HealthCare.gov: Your Reminder Not To Skimp on Quality Assurance You might be tempted to cut time for QA, but it could doom your next project. We explore the site's sober takeaways for any digital entrepreneur.

By Arlene Weintraub

Opinions expressed by Entrepreneur contributors are their own.

With millions of Americans still unable to access the troubled Obamacare sign-up site, HealthCare.gov, it was no surprise when the man who oversaw the rollout, Tony Trenkle, announced on Nov. 6 that he would be stepping down. The site was overwhelmed with traffic when it went live on Oct. 1, and only six people were able to sign up for health insurance there on that day, according to documents released by the U.S. House of Representatives. The White House won't say how many sign-ups have happened since then, but the site is still so buggy the President himself has advised people to enroll by phone instead.

Experts in the information technology industry say the flawed HealthCare.gov debut can be summed up with two words: quality assurance (QA). Or rather, lack thereof. QA, once a staple of software development, if often given short-shrift when projects have limited funding, short deadlines, or both, as was the case with HealthCare.gov. But many observers say the industry can learn valuable lessons from the site's debut about the importance of prioritizing QA.

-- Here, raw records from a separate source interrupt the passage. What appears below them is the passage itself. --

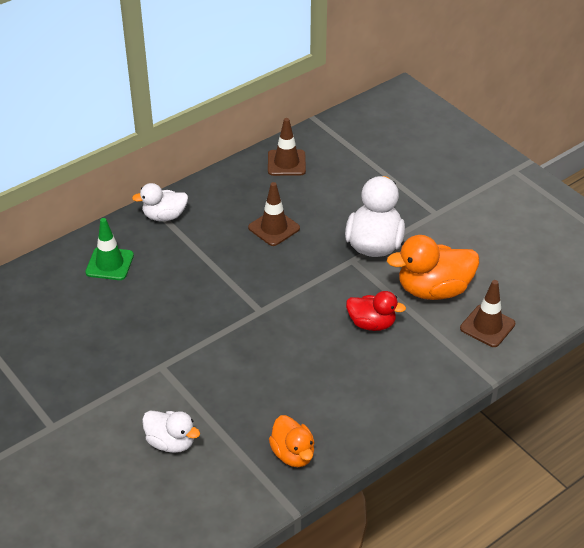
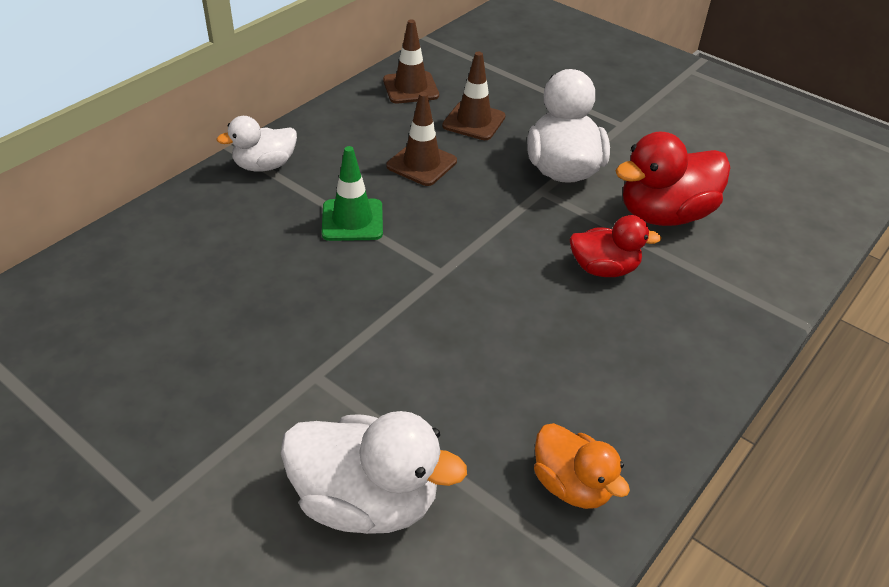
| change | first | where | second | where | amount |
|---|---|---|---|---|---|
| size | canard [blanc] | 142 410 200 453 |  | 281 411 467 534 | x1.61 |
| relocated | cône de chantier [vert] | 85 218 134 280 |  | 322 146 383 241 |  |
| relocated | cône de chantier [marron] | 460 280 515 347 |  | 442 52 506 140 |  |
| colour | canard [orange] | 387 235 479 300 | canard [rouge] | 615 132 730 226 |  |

In its simplest terms, QA is a systematic process of monitoring a technology project while it's being completed, to ensure at every step along the way that all the stakeholders—most importantly the final users—will get the product they're expecting. It's often more involved than it sounds, however. "First you have to be able to communicate the customers' needs to the members of the development team, then the project manager needs to monitor the team on an ongoing basis to ensure it's delivering what the customer wants," says Dan Katz, vice president of technology for McClean, Va.-based INADEV, a provider of mobile technology.

One key to making QA work, Katz says, is effective communication—a challenge on projects like HealthCare.gov, which involved stitching together information from multiple stakeholders, including state health agencies, insurance companies, and the federal government. "With such a massive project, the overall architecture of the application needs to be really well planned out up front," says Katz, who spent the early part of his career as a web developer for CareFirst BlueCross BlueShield. Then there needs to be a continuous hand-off of information among all of the parties that are contributing to the site. "You need a lot of opportunity for peer review and for catching problems before something is packaged up and delivered," Katz says.

Successful QA teams should include not only software experts, but people with a deep understanding of the industry the site will be serving, says Bill Curtis, chief scientist at CAST, a New York-based software quality analysis firm, and the director of the Consortium for IT Software Quality, which is working to develop QA standards. "If you know healthcare, you know all the different weird things that can happen when people sign up for accounts, and you can be prepared for those," Curtis says. "Part of functionality is understanding all the possible different conditions that the site has to be ready to handle."

QA often goes by the wayside when there's a tight deadline for delivering the final site—most definitely an issue with HealthCare.gov. But experts watching the botched rollout from the sidelines believe the problems could have been averted if the White House had staged the project rather than putting up the full site all at once. For example, they could have put up a bare bones site on Oct. 1, perhaps allowing visitors to set up accounts but not to sign up for particular plans yet. Then more sophisticated capabilities could have been layered on to the site over time, giving the QA team more time to test them before unleashing millions of consumers onto the site.

"This was such a huge project that I do think they should have had checkpoints along the way that said "Phase 1 will include this, Phase 2 will add this, and Phase 3 will be complete,'" says Brenda Hall, CEO of Bridge360, an Austin, Texas-based software developer. "One good risk mitigator is to start with lesser functionality."

Hall was so disturbed by the HealthCare.gov rollout she blogged about it on Oct. 30, urging software developers to learn from the fiasco and never crimp on QA. "The way of the world today is quick, quick, quick because we're so connected," Hall says. "I don't think pushing quality aside is the answer. Plan for it on Day One. There's really no excuse to not integrate quality into the overall process."

Arlene Weintraub has over fifteen years of experience writing about health care, pharmaceuticals and biotechnology and the author of a book on the anti-aging industry, Selling the Fountain of Youth (Basic Books, 2010).She has been published in USA Today, US News & World Report, Technology Review, and other media outlets. She was previously a senior health writer for BusinessWeek.